◆ EXERCISE AIM: Note each line in the data holding the string "optical" and report it.

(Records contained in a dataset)
*** Block opens ***
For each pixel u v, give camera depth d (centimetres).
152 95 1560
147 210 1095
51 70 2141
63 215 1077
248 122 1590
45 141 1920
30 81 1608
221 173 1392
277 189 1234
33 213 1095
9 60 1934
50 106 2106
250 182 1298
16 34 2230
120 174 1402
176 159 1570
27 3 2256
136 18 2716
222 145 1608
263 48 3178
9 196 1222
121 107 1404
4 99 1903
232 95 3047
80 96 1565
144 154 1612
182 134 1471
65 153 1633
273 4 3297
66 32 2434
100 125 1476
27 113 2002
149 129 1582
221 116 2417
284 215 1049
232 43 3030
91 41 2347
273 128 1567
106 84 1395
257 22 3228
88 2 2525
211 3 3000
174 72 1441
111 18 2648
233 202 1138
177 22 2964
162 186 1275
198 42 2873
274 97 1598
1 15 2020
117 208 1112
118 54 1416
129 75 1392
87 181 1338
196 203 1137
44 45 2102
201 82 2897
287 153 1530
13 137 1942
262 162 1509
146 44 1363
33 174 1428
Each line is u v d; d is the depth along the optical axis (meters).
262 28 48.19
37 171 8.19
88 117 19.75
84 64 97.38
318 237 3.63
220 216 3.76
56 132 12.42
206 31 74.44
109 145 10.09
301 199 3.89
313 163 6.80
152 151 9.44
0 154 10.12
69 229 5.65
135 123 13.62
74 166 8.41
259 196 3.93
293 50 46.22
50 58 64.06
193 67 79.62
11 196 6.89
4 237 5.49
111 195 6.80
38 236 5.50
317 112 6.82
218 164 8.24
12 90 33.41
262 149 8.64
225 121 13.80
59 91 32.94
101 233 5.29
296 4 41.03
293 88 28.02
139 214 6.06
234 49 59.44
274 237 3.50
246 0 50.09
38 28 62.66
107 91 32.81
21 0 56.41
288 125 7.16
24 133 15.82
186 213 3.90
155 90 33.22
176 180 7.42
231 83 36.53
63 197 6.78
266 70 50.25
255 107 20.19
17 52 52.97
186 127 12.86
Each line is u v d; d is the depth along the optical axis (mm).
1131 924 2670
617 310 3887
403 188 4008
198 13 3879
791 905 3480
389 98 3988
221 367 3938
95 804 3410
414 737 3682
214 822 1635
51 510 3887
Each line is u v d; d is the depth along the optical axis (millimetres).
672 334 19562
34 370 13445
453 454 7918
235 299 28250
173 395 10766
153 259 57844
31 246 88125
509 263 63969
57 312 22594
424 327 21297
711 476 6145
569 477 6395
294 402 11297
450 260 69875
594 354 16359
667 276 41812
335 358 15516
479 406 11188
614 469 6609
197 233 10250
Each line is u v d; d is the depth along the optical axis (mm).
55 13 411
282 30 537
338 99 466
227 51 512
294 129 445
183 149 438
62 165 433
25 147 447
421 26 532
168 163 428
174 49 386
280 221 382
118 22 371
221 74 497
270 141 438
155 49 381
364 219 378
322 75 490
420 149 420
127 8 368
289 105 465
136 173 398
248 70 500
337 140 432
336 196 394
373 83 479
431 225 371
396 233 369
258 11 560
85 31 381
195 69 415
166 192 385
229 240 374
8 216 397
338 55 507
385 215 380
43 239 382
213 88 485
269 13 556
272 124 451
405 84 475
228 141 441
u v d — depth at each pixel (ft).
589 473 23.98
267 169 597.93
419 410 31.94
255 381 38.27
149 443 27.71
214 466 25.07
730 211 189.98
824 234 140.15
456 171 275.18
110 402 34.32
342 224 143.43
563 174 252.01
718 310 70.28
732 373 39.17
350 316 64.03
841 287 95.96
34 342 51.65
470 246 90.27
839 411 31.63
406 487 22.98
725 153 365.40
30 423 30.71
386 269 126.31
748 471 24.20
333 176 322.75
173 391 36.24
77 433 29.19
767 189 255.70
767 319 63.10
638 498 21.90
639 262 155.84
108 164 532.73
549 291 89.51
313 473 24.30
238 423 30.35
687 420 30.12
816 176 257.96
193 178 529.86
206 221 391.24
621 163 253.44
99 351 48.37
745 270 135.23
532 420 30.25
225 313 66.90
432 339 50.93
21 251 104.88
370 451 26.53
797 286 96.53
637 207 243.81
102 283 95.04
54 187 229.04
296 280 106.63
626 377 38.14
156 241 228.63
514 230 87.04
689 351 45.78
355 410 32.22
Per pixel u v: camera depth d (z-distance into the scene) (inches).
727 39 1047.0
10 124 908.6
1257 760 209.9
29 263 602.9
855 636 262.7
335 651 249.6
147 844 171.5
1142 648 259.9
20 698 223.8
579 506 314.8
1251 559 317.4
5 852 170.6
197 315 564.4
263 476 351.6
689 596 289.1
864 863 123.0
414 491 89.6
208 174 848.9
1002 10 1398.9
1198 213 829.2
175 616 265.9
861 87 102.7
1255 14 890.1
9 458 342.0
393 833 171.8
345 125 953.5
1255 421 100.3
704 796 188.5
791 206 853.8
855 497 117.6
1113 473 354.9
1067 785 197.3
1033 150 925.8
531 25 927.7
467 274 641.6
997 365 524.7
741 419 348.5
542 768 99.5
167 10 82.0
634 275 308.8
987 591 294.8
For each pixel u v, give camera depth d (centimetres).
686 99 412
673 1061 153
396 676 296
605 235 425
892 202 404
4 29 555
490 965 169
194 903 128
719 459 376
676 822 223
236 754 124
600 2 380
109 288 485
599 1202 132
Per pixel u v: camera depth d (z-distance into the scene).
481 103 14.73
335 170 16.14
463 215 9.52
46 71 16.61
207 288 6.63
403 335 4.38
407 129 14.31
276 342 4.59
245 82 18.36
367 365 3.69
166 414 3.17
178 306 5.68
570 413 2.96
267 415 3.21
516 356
*** Block closes ***
◆ SOLUTION TO THE EXERCISE:
Each line is u v d; d is the depth along the optical axis (meters).
Each line is u v d; d is the depth along the optical axis (mm).
Each line is u v d; d is the depth along the optical axis (millimetres).
Each line is u v d; d is the depth along the optical axis (mm).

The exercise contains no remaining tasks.